When I interviewed him for this piece, Guinn said the most important lesson he learned during his deployment was how to persevere in doing something you believe is right. He called the experience one of the most momentous of his life, “the significance of which will be even more noteworthy once the leaders of the Baath Party (Saddam Hussein and Ali Hassan al-Majid among them) are prosecuted for their crimes,” he said.
Guinn was in charge of the exhumation of a mass gravesite outside Samawah. He had a staff of approximately fifty people, including military police, Marine Corps force protection, and civilian scientists, notably, Dr. “Sonny” Trimble, a worldrenowned archeological expert who works for the Army Corps of Engineers. When Guinn arrived, he faced a daunting task that included danger, extreme heat, resource problems, troop motivation, and “a complete lack of understanding of what it would take to get the job accomplished.”

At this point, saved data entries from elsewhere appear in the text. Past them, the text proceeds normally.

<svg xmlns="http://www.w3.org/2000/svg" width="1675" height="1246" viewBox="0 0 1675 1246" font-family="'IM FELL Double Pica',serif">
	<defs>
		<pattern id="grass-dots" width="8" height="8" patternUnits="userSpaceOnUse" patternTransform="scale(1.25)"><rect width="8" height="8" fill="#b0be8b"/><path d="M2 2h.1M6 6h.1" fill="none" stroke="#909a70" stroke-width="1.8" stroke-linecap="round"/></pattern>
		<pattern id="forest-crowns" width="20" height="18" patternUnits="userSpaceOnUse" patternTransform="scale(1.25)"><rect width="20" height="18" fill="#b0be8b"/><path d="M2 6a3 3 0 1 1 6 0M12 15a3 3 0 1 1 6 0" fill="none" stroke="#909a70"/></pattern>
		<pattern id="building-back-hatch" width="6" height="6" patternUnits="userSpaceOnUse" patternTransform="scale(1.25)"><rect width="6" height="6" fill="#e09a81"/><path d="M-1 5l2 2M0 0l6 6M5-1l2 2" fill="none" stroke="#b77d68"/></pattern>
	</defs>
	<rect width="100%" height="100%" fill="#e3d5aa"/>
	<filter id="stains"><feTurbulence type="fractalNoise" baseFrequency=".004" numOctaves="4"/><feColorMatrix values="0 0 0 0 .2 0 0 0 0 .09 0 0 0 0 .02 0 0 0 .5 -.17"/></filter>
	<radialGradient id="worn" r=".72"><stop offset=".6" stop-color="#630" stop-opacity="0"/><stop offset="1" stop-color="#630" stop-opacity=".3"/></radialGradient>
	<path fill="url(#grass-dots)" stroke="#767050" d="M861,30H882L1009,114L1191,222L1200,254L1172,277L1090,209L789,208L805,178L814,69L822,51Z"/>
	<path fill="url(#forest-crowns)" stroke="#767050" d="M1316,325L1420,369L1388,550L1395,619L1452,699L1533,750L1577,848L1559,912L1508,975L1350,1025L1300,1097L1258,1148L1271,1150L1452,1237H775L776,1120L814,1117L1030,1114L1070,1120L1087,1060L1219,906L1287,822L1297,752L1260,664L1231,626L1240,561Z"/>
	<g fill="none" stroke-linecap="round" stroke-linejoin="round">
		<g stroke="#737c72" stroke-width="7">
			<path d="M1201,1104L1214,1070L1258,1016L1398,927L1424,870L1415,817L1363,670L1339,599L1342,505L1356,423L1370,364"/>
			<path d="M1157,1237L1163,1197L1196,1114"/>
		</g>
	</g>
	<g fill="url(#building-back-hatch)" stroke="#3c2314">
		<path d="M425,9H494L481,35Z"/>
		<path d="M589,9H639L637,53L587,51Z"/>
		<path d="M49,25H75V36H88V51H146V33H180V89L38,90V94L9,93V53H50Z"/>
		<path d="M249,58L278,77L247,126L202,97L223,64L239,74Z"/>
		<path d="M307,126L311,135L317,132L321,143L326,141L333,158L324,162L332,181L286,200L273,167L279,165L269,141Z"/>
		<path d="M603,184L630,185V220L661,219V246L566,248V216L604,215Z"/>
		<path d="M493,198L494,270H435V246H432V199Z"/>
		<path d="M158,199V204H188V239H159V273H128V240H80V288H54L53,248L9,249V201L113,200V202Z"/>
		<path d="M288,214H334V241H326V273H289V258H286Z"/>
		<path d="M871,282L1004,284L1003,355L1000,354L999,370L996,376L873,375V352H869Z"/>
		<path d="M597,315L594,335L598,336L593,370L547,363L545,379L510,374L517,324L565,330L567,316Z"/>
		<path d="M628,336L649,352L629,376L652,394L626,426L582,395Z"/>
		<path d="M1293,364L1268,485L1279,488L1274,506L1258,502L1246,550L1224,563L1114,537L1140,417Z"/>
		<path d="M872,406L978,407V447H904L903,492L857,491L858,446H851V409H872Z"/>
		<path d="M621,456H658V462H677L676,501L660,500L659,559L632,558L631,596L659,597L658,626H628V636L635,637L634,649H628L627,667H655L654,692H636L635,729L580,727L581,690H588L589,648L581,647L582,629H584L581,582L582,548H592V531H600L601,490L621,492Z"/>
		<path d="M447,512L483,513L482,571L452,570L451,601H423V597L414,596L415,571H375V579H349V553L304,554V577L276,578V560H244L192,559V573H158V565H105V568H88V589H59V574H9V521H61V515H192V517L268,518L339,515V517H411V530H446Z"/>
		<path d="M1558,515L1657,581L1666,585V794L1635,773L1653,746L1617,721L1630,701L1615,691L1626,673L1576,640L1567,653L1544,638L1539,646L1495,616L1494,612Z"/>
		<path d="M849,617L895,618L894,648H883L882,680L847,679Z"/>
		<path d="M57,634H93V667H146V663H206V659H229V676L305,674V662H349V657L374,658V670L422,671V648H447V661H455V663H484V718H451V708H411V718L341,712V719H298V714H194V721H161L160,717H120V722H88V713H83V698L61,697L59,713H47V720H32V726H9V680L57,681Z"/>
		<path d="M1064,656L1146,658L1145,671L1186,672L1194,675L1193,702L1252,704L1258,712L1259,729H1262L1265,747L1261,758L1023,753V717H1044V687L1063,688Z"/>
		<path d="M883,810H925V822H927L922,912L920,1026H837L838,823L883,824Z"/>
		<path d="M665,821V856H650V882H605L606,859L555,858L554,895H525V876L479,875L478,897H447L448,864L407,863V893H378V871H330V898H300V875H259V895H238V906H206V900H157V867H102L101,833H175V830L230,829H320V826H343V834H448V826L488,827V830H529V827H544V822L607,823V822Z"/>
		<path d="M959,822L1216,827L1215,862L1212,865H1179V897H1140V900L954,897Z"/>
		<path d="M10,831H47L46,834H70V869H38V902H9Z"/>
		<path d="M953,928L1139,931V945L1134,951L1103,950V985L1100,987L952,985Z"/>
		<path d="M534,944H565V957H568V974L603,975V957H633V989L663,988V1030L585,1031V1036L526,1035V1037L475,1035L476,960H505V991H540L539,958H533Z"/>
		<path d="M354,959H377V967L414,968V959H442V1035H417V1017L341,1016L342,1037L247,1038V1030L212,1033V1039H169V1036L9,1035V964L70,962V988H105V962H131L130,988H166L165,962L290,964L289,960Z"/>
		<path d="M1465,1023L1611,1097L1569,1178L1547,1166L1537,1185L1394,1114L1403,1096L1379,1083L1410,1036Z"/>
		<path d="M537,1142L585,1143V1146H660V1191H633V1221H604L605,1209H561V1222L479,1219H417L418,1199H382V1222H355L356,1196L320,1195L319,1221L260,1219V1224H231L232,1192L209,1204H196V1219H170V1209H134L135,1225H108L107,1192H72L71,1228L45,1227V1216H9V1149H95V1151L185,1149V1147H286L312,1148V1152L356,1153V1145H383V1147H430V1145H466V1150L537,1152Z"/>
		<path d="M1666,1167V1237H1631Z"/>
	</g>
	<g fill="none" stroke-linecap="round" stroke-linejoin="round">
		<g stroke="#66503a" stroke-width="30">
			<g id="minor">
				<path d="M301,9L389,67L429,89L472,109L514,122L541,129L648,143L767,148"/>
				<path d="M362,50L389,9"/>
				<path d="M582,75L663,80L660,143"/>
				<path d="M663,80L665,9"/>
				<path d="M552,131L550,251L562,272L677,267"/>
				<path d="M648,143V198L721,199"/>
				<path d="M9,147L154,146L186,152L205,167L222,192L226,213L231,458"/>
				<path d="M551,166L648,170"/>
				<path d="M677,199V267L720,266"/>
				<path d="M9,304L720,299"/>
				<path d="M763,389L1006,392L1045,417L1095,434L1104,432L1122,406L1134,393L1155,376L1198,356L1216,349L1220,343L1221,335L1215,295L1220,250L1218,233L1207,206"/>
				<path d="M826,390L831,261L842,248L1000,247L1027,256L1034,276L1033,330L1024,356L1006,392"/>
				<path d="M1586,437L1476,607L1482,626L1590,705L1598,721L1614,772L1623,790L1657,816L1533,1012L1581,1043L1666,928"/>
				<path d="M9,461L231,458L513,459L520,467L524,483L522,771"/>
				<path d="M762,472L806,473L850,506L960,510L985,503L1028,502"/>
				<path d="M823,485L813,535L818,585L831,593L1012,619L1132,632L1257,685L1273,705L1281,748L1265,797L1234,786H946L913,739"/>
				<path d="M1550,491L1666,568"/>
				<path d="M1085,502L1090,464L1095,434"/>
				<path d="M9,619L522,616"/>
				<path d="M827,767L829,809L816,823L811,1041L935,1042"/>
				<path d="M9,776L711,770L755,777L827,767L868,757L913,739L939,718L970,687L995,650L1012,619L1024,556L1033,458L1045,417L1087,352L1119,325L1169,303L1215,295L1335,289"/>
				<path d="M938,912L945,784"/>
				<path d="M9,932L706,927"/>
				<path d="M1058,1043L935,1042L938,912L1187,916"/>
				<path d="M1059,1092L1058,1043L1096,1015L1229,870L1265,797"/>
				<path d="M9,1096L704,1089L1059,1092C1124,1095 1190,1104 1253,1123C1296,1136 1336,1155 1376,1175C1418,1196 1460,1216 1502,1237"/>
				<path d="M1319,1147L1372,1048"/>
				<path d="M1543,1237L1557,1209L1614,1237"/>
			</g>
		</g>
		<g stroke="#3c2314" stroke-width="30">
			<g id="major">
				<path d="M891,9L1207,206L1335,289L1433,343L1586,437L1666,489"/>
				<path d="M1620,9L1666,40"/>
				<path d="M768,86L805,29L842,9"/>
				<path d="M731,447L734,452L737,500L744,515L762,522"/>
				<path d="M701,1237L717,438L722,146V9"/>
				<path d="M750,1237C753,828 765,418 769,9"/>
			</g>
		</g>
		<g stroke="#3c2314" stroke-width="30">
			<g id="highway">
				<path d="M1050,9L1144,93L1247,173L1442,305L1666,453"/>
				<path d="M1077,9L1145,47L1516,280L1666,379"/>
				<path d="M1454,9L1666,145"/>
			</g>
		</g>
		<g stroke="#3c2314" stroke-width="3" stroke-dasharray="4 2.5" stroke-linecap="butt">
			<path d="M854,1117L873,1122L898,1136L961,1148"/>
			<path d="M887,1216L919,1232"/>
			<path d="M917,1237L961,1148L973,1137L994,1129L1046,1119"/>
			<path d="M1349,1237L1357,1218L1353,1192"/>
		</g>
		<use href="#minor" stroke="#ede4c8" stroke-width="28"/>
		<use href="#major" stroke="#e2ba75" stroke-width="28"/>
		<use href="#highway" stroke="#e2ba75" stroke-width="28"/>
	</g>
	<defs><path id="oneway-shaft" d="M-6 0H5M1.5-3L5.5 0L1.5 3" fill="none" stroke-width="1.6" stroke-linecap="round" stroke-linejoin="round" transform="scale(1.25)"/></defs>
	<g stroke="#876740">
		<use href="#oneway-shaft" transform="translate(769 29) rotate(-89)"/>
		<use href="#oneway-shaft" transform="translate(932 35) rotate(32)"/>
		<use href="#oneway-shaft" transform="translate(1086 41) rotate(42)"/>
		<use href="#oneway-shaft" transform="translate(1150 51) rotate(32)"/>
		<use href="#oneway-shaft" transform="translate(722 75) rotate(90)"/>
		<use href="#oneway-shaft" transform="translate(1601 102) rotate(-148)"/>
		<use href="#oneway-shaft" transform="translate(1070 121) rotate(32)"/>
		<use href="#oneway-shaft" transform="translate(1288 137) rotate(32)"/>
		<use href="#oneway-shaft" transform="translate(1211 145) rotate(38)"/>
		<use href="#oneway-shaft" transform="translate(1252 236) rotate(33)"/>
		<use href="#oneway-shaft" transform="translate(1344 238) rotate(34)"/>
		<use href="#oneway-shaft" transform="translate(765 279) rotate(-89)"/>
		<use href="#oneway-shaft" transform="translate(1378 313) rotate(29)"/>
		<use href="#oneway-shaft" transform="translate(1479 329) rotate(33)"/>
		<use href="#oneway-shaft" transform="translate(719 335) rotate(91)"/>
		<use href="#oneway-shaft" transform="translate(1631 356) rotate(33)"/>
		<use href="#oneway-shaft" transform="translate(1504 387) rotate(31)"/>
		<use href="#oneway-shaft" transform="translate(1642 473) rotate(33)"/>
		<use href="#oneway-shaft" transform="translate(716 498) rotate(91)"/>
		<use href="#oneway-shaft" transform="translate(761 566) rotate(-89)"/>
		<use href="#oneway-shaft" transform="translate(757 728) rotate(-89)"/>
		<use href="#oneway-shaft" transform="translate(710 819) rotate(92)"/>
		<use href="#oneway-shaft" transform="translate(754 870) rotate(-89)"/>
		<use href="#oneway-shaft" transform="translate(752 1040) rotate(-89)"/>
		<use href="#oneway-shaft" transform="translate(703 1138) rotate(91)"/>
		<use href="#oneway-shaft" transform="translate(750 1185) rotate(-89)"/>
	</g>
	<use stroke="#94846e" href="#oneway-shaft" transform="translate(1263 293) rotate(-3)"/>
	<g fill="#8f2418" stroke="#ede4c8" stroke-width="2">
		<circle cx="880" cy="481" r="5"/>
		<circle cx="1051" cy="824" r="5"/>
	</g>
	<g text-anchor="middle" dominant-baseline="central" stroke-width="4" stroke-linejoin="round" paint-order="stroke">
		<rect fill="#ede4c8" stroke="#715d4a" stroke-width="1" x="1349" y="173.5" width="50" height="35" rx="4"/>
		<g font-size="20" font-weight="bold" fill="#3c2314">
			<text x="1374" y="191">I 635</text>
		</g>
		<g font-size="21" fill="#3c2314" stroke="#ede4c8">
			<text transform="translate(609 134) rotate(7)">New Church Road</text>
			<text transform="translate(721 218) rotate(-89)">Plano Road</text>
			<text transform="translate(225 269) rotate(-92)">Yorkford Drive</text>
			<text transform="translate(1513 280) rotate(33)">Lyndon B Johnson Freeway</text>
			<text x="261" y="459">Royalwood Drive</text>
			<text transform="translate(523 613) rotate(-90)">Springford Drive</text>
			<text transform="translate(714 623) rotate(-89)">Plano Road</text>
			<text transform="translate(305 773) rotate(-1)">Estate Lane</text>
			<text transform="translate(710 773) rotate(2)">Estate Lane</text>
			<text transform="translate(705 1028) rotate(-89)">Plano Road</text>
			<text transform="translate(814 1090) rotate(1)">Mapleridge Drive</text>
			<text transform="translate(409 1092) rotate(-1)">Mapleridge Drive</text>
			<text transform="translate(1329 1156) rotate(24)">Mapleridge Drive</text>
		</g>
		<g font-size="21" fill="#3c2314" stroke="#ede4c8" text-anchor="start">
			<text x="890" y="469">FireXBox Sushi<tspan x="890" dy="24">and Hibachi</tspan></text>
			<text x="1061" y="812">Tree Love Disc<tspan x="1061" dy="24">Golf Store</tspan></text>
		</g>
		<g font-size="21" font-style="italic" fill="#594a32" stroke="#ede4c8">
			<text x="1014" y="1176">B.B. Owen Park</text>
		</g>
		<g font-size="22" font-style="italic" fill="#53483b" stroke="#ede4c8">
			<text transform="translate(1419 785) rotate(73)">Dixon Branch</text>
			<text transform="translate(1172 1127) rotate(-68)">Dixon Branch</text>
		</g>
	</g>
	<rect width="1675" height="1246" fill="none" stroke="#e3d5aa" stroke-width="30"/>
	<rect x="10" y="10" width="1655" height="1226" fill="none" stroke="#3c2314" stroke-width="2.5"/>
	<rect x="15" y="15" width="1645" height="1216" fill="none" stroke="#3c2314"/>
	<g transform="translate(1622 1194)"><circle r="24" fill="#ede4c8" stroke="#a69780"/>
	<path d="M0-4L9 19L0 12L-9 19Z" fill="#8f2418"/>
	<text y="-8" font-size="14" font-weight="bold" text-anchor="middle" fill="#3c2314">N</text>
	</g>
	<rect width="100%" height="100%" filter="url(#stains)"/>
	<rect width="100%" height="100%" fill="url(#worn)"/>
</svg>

His sense of purpose was fueled, however, by what occurred in December 2004,
when he visited the village of Sadar, from where, under the Hussein regime,
Kurds had been corralled in trucks and driven for three days to Hatra, where
the women and children were shot in the back of the head and left in a mass
grave. His memory of the gratitude shown by the Kurds to the Americans for doing
this important, though
gruesome work, stayed with him as he embarked on the exhumation outside Samawah, he said.
While gathering evidence for the prosecutions of Baath Party leaders, Guinn gave back to our troops as well. He put a call out to all of us stateside to send pajamas, toiletries, books, and CDs for a Christmas care package for the wounded American troops. We responded with eight footlockersize boxes for him to take to the hospital. He wasn’t the only person visiting the hospital on Christmas Eve; Secretary of Defense Donald Rumsfeld arrived as well. “The troops were enormously grateful for all of the support from the home front," Guinn reported. The weekly email communication he had with us kept his morale high. “It is a perfect symbol of the friendship and support I have had from all of you during my time here,” he wrote. “I am amazed and humbled by this. I am eternally grateful and will always look for ways to repay you all.”
This past May, Guinn took up the post of Executive Officer (the second in command) of Trial Service Office East with Commanding Officer and fellow “legal Eagle” Captain Max Jenkins ’86.
Concluding our conversation, I asked Guinn if he had any advice for BC Law students weighing employment options. “I would encourage people to follow their passions and not just take the job with the highest pay or the type of job you think you should take,” he replied. “Take the job that is going to bring you the most happiness. I would not be truthful if I told you that I wanted to make a career of it from my first day on active duty, but I was open to the idea. It did not take me long to realize I had found my ‘home’ in the Navy. Being a Navy JAG was what I was meant to do. Could I make more money doing something else? Sure. Could I be happier? No way.”